In politics, polarisation refers to the divergence of political attitudes to ideological extremes. Currently, issues such as Brexit, immigration, race relations and LGBT rights are all sources of polarisation in the UK. As a result, political discourse has turned sour.
‘To be openly conservative in 2020 is an act of rebellion’
Conservative commentator Darren Grimes tweeted the above quote in July this year. Although his claim initially sounds ridiculous (given that the Conservatives currently have a Commons majority of 80), Grimes is right.
Twitter’s userbase is fairly left-wing (hashtags such as #JohnsonMustGo and #BorisHasFailed trend regularly), so one can see why Grimes aired his concern there. However, animosity towards conservatives extends further than social media.
In everyday life, people will make assumptions about your character if you’re a conservative. They’ll assume that you’re wealthy and snobbish, or racist and homophobic. They’ll assume that you have contempt for the working class and the poorer members of our society. People will start to think of you as Stanley Johnson’s best mate.

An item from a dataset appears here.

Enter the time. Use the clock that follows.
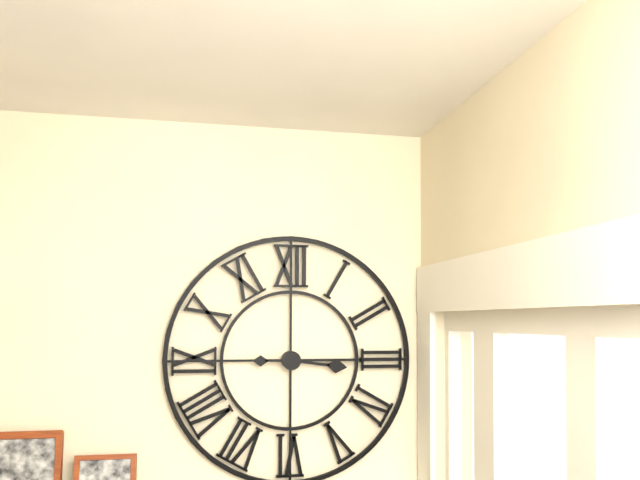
3:15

‘If you’re mildly left wing on Twitter you’re suddenly Trotsky. If you’re mildly conservative you’re Hitler’
The above quote from comedian Ricky Gervais takes Grimes’ claim further. Is being openly left-wing in 2020 also an act of rebellion?

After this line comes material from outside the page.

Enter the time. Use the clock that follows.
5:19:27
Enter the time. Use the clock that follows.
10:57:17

It would seem so. If you’re an anti-racist, a feminist, or a supporter of LGBT rights, you may be derogatorily called a ‘Social justice warrior’. Worse still, if you’re a socialist, people will patronisingly tell you that you don’t understand basic economics. They’ll call you a communist or a Marxist. You’re basically Stalin.

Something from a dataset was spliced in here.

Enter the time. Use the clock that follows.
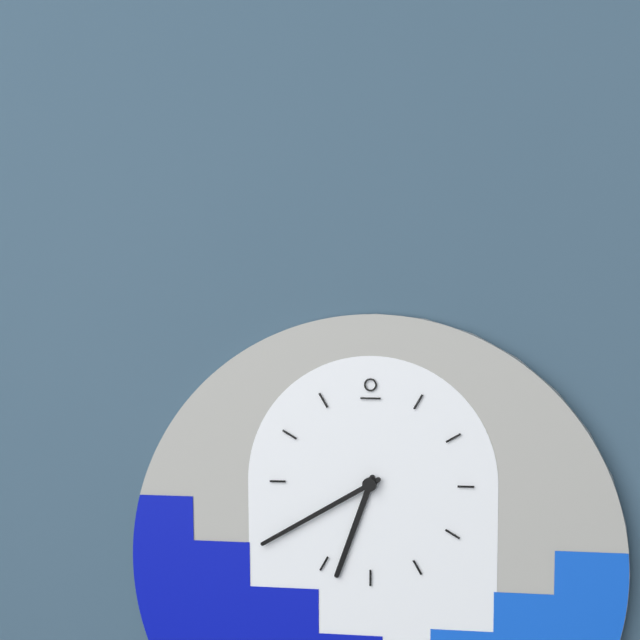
6:40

In contemporary British politics, the political left and right have no respect for, or understanding of each other’s views. What’s missing in political discourse is the capacity to disagree while remaining respectful of each other’s opinions. We need to stop the name-calling. We need to stop making drastic assumptions about the content of someone’s character based on their political leaning. Most importantly, we need to understand that this isn’t a partisan issue. Both the left and the right can do better.